A morte da inglesa Emma Christoffersen, 28 anos, no aeroporto de Heathrow, em Londres, está provocando um certo desconforto nas companhias aéreas e preocupando os médicos. Apesar de o fato ter ocorrido há cerca de 15 dias, a notícia só aterrissou na mídia na segunda-feira 23. Emma morreu após desembarcar de um vôo de 20 horas da companhia australiana Qantas Linhas Aéreas que havia partido da Austrália para a capital inglesa. Emma foi vítima da “síndrome da classe econômica”, um distúrbio que acontece quando o passageiro fica muito tempo sentado nos assentos apertados da aeronave, típicos desta categoria de vôo. Quanto menor o espaço (pitch, em inglês) das cadeiras, mais difícil movimentar as pernas.

O saldo desse sufoco – sofrido por Emma – é o desenvolvimento de trombose de veias profundas. “Quando se fica sentado por um longo período sem se movimentar, a circulação sanguínea fica prejudicada.
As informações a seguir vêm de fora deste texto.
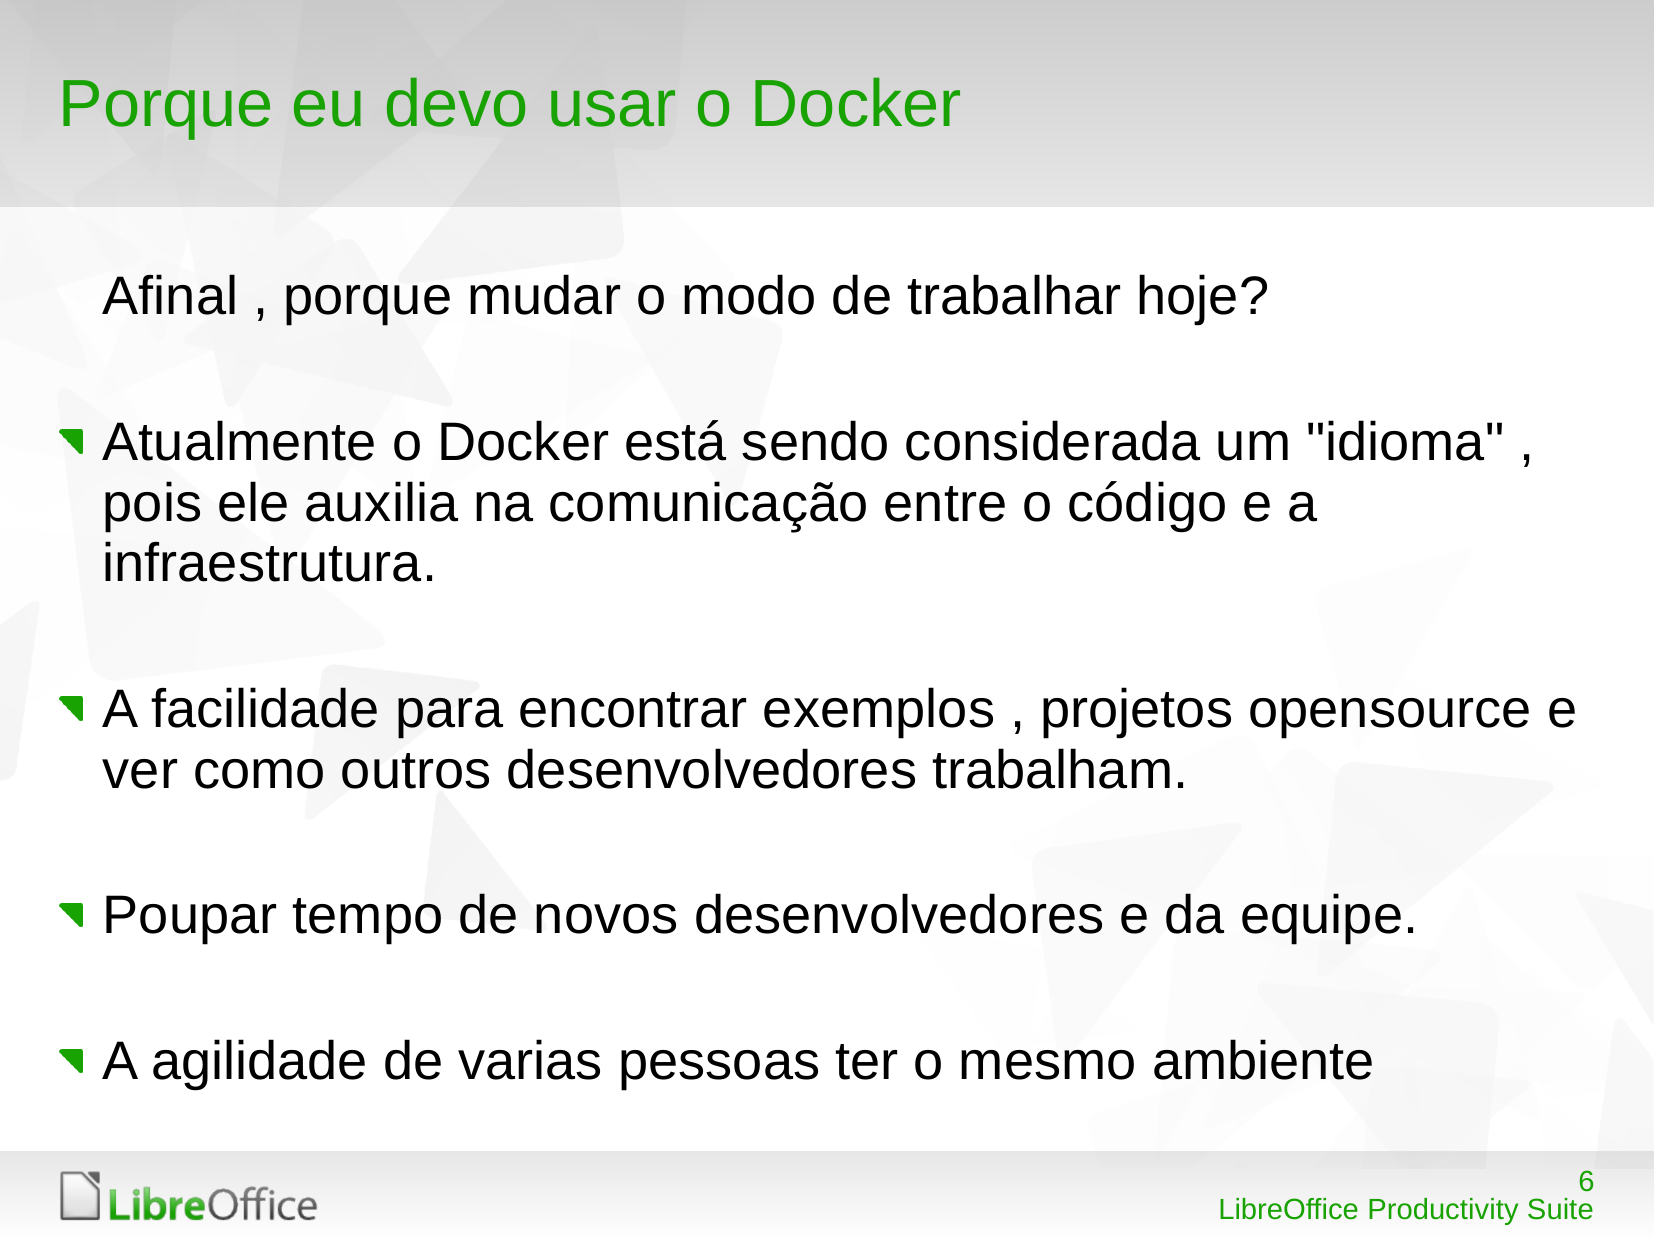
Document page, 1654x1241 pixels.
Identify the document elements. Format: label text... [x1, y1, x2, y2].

picture [915, 548, 1654, 1169]
picture [41, 1152, 337, 1240]
picture [0, 0, 783, 931]
title Porque eu devo usar o Docker [59, 29, 1595, 178]
list Afinal , porque mudar o modo de trabalhar hoje? Atualmente o Docker está sendo considerada um "idioma" , pois ele auxilia na comunicação entre o código e a infraestrutura. A facilidade para encontrar exemplos , projetos opensource e ver como outros desenvolvedores trabalham. Poupar tempo de novos desenvolvedores e da equipe. A agilidade de varias pessoas ter o mesmo ambiente [59, 265, 1595, 1092]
Assim, dificulta-se o retorno do sangue para o coração, pois ele precisa subir contra a força da gravidade”, explica o médico Pedro Puech, de São Paulo. “As pernas incham e podem se formar coágulos ou trombos que obstruem as veias”, completa. Ao andar, a musculatura das pernas empurra o coágulo para cima e há chances de ele se soltar na hora ou dias depois na corrente sanguínea. Nesse caso, o coágulo se transforma em êmbolo. Foi o que aconteceu com Emma. “O êmbolo se alojou na artéria pulmonar, interrompendo a circulação nos pulmões. O sangue deixou de ser oxigenado no órgão. Isso causou morte súbita”, conta o cardiologista Mário Maranhão.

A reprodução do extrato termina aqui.